■ **What you should do**: Exactly as they appear, retype the lines from the one containing "f_number: 2" through the final line of the data below. Leave pictures out.

■ **Given records**:

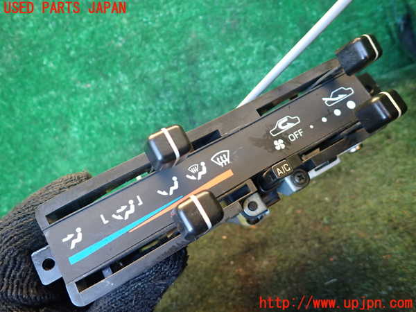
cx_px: 208
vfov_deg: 54.9
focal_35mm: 25
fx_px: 300
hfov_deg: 69.4
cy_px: 156
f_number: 2
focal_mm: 4.5
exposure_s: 1/30
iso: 320
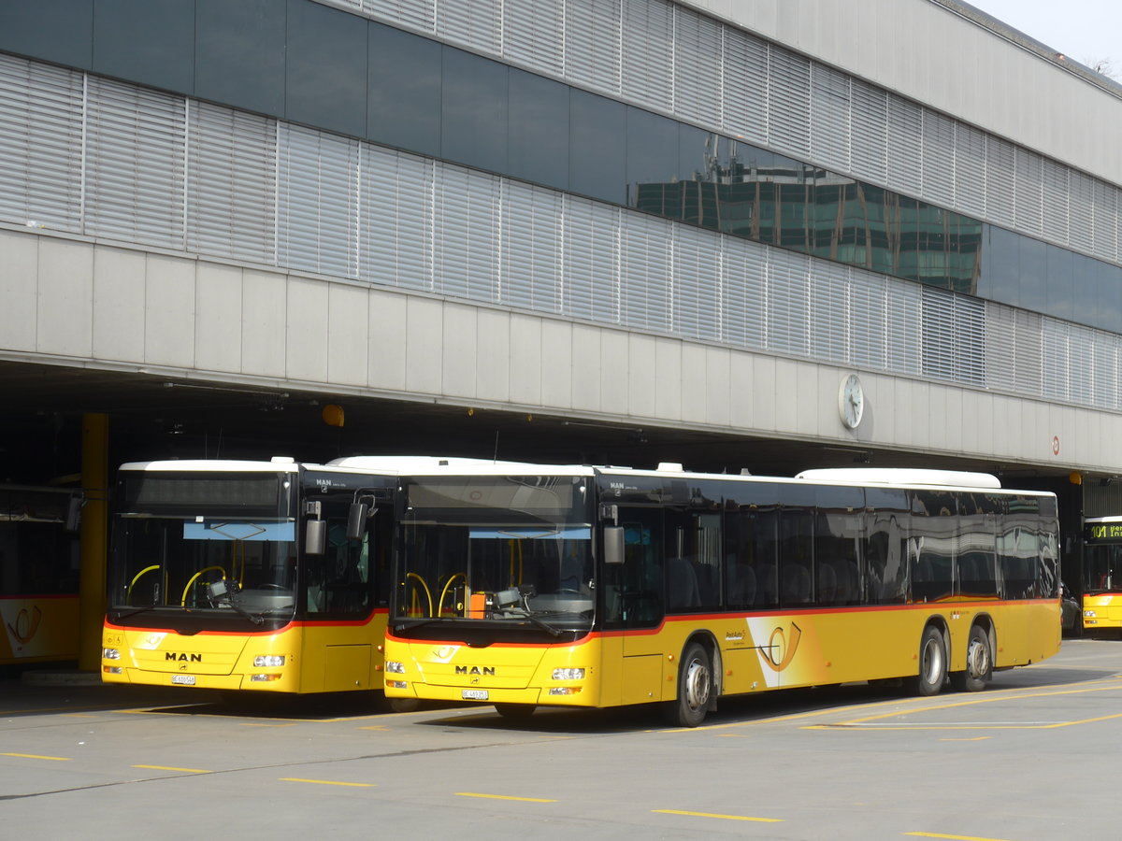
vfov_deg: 16.4
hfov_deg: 21.8
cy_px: 420
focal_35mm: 90
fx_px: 2917
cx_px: 561
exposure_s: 1/250
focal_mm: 18
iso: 80
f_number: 4.6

■ **Your solution**:
f_number: 2
focal_mm: 4.5
exposure_s: 1/30
iso: 320
vfov_deg: 16.4
hfov_deg: 21.8
cy_px: 420
focal_35mm: 90
fx_px: 2917
cx_px: 561
exposure_s: 1/250
focal_mm: 18
iso: 80
f_number: 4.6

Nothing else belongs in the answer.